= Hesketh Hubbard Art Society =

Life drawing society based in London

The Hesketh Hubbard Art Society is the largest life drawing society in London. It was founded in 1930 and has been meeting regularly since then.

==History and activities==
The Hesketh Hubbard Art Society has been holding weekly life drawing classes since its foundation in 1930. It was originally a club within the Royal Society of British Arts. It is one of the 9 member societies that form the Federation of British Artists and holds its meetings in the federation's Mall Galleries, next to Trafalgar Square.

There are 50 meetings annually with three life models and one portrait model in poses of varying duration. The sessions are untutored and open to amateurs and professionals alike. Prospective members are asked to show a selection of work.

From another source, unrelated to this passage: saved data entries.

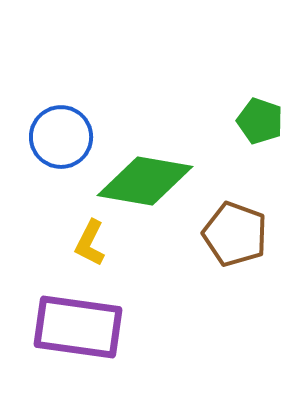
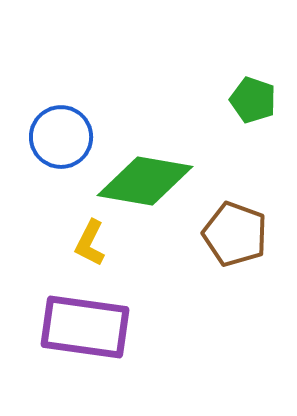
green pentagon: moved 7 px left, 21 px up
purple rectangle: moved 7 px right
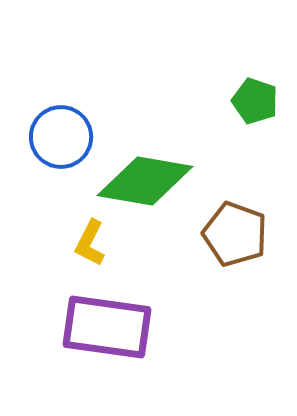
green pentagon: moved 2 px right, 1 px down
purple rectangle: moved 22 px right
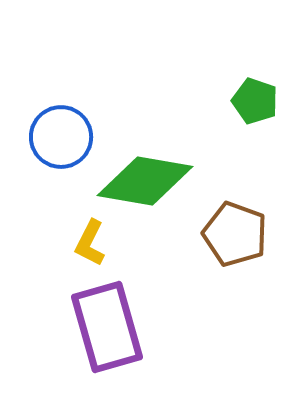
purple rectangle: rotated 66 degrees clockwise
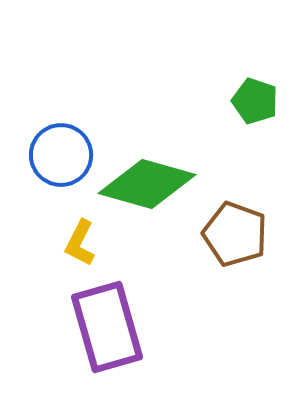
blue circle: moved 18 px down
green diamond: moved 2 px right, 3 px down; rotated 6 degrees clockwise
yellow L-shape: moved 10 px left
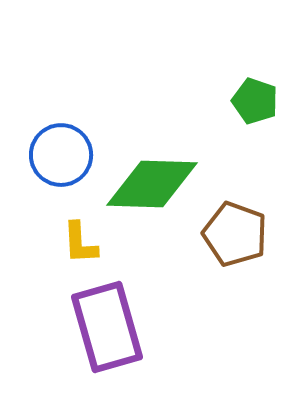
green diamond: moved 5 px right; rotated 14 degrees counterclockwise
yellow L-shape: rotated 30 degrees counterclockwise
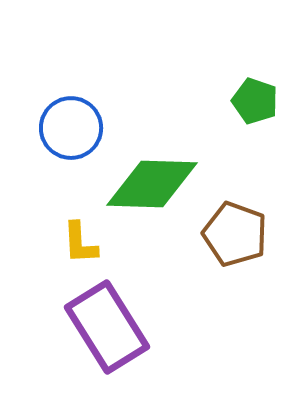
blue circle: moved 10 px right, 27 px up
purple rectangle: rotated 16 degrees counterclockwise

An early member was Grace Golden (1904 - 1993), author, illustrator and artist, an extensive collection of whose work is in the Museum of London. The society awarded a first prize to Leonard Bennetts (1933 - 2005), a New Zealand artist who settled in London and described himself as "the original retrogressionist (the way forwards is backwards)". Colin McMillan (born 1923) has been a president of the society and a member for 20 years. He began painting in the Royal Navy and his work is in the Imperial War Museum. Ray Denton, a winner of the Charles Pears prize at the Royal Society of Marine Artists was a member of the society, till leaving London in 1996.

The current president of the society is Simon Whittle, and the vice-president, David Cottingham.